Fitzwilliam Darcy:  What are you trying to tell me, Charles?

Charles Bingley:  Good lord but you're obtuse!  He owns the place Darcy my boy.  He purchased Pemberley from me for nice bottle of chianti, some shiny beads and a neck nibble.

Fitzwilliam Darcy:  How?  How is this possible?  I trusted you with my most precious possession!   Oh heavens - didn't I leave my sister Georgiana here also?

Charles Bingley:  Oops.

Fitzwilliam Darcy:  Good god, man!  What were you thinking?  Whatever could be worth giving up Pemberley?  Georgiana I can see but...Pemberley!

Charles Bingley:  He has promised us all immortality!  All of Meryton!

Fitzwilliam Darcy:  What does he think he is?  German?

Charles Bingley:  Don't be ridiculous.  He's French.  Of course, you must allow him, or one of his followers, to gnaw on your neck, just a tad.  Charlotte Collins brought me on board - it was too too odd to think of my sister Caroline doing it, you know, incest and all that.

Fitzwilliam Darcy:  Why Charles, I am seriously considering becoming quite vexed with you!  Quite!  I could even, possibly, become irked.

Charles Bingley:   Now if you will excuse me, Darcy, as you can see I am busy at the moment - wouldn't want a wardrobe malfunction so to speak.  A little to the left my darlings...

Just then the front doors of the Pemberley Playboy Mansion are thrown open and Dr.
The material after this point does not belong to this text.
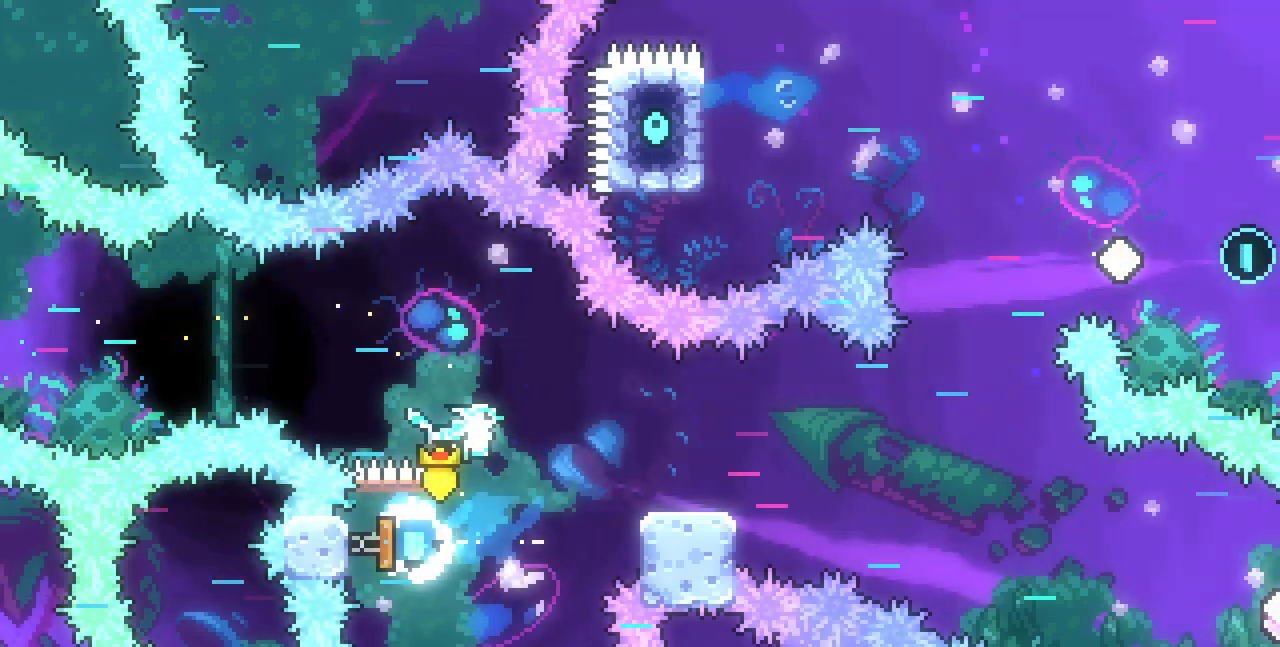
{"keys": ["down", "right"], "events": [[350, "down", "down"], [383, "c", "down"], [500, "c", "up"]]}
George Wickham, Amateur Gynecologist, Polo Player, and Phlebotomist enters, wearing striped pajamas and smoking a pipe.  On each arm is a beautiful young woman.

Charles Bingley:  Oh joy!  Oh Rapture!  I have fallen in love - at first sight!  No, no, no my darling...of course that doesn't mean you must stop!  Heavens no. That's very good, only please try not to cough quite so much...
Fitzwilliam Darcy:  Charles who is she - that vision of grace and charm on his left?
Charles Bingley:  A blonde goddess - my Helen of Troy!  I believe she is the eldest Bennet sister, Jane...

Fitzwilliam Darcy:  No, not her - his other left - the brunette.  Who is she?
Charles Bingley:  Oh lord, another Bennet sister.  They breed like rabbits.  She is ELIZABETH!